── Excerpted records

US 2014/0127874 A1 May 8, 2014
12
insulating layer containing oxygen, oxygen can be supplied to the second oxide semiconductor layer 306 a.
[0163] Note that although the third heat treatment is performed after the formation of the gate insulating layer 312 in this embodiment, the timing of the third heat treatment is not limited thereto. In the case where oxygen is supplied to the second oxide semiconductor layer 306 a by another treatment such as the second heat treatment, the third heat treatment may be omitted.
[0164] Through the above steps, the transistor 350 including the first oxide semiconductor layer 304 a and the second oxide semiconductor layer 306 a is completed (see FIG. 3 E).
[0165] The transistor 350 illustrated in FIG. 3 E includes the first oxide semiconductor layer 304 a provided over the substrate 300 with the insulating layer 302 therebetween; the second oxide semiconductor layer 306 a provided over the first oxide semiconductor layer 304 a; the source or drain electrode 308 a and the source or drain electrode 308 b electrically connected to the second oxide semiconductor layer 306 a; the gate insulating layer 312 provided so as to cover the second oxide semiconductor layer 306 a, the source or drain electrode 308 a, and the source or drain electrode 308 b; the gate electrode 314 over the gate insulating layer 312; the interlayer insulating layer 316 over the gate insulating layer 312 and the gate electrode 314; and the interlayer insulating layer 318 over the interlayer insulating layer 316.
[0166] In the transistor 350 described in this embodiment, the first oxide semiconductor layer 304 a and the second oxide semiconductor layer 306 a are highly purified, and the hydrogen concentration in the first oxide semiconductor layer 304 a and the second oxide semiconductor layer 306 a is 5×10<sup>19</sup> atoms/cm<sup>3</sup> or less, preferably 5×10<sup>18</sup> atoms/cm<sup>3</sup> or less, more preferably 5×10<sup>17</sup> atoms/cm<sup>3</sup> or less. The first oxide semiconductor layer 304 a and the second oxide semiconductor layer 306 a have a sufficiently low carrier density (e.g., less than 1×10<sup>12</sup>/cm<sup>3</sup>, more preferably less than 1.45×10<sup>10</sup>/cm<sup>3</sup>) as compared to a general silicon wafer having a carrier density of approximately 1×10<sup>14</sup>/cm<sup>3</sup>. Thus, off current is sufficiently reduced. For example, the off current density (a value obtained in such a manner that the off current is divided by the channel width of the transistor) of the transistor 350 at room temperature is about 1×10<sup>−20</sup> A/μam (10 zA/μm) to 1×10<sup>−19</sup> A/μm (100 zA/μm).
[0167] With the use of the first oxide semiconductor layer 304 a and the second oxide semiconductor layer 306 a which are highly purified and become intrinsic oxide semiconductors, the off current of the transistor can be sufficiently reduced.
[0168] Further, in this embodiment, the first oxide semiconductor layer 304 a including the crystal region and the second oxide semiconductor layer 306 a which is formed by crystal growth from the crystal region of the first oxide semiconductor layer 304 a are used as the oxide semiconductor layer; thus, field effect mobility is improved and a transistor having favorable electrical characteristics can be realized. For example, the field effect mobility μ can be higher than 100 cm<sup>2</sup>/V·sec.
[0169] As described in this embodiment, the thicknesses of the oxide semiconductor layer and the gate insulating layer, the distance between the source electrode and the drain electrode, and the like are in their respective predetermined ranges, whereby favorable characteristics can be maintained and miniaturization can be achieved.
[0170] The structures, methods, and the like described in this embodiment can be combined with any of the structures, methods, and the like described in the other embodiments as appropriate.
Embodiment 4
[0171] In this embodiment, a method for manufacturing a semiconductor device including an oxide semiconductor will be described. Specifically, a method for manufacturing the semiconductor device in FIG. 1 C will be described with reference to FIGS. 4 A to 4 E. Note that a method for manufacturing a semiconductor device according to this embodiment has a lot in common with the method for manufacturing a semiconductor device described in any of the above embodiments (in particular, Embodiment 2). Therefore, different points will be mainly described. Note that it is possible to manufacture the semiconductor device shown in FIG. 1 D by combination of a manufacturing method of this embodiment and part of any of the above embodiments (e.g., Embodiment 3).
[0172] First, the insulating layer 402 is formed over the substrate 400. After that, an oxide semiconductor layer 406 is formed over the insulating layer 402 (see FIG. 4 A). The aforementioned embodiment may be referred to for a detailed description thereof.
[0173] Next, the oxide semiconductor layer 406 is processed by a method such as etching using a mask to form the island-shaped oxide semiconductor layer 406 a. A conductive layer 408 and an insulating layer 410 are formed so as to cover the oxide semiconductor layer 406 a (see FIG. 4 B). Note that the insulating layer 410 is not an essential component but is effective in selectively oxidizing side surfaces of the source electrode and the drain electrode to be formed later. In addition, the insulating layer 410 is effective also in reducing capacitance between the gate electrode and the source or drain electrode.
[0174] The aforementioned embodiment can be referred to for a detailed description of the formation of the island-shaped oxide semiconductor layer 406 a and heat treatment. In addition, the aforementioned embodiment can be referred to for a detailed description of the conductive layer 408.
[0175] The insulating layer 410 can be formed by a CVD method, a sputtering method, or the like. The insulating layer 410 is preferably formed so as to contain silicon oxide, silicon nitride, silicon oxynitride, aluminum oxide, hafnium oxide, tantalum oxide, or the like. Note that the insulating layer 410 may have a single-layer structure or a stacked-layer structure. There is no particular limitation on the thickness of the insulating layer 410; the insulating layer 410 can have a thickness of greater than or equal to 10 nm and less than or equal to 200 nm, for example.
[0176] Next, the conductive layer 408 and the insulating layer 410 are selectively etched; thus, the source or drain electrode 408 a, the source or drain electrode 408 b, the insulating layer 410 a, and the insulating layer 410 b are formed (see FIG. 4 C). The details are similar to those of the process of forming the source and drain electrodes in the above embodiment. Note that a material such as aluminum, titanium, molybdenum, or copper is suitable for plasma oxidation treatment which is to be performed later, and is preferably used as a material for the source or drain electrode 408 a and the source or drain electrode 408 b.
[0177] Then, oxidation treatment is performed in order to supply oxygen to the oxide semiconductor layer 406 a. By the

────

The lines to copy run from the start of the records above through the line holding "[0165] The transistor"; give them exactly, both ends included, and nothing else.

**Response area**
US 2014/0127874 A1 May 8, 2014
12
insulating layer containing oxygen, oxygen can be supplied to the second oxide semiconductor layer 306 a.
[0163] Note that although the third heat treatment is performed after the formation of the gate insulating layer 312 in this embodiment, the timing of the third heat treatment is not limited thereto. In the case where oxygen is supplied to the second oxide semiconductor layer 306 a by another treatment such as the second heat treatment, the third heat treatment may be omitted.
[0164] Through the above steps, the transistor 350 including the first oxide semiconductor layer 304 a and the second oxide semiconductor layer 306 a is completed (see FIG. 3 E).
[0165] The transistor 350 illustrated in FIG. 3 E includes the first oxide semiconductor layer 304 a provided over the substrate 300 with the insulating layer 302 therebetween; the second oxide semiconductor layer 306 a provided over the first oxide semiconductor layer 304 a; the source or drain electrode 308 a and the source or drain electrode 308 b electrically connected to the second oxide semiconductor layer 306 a; the gate insulating layer 312 provided so as to cover the second oxide semiconductor layer 306 a, the source or drain electrode 308 a, and the source or drain electrode 308 b; the gate electrode 314 over the gate insulating layer 312; the interlayer insulating layer 316 over the gate insulating layer 312 and the gate electrode 314; and the interlayer insulating layer 318 over the interlayer insulating layer 316.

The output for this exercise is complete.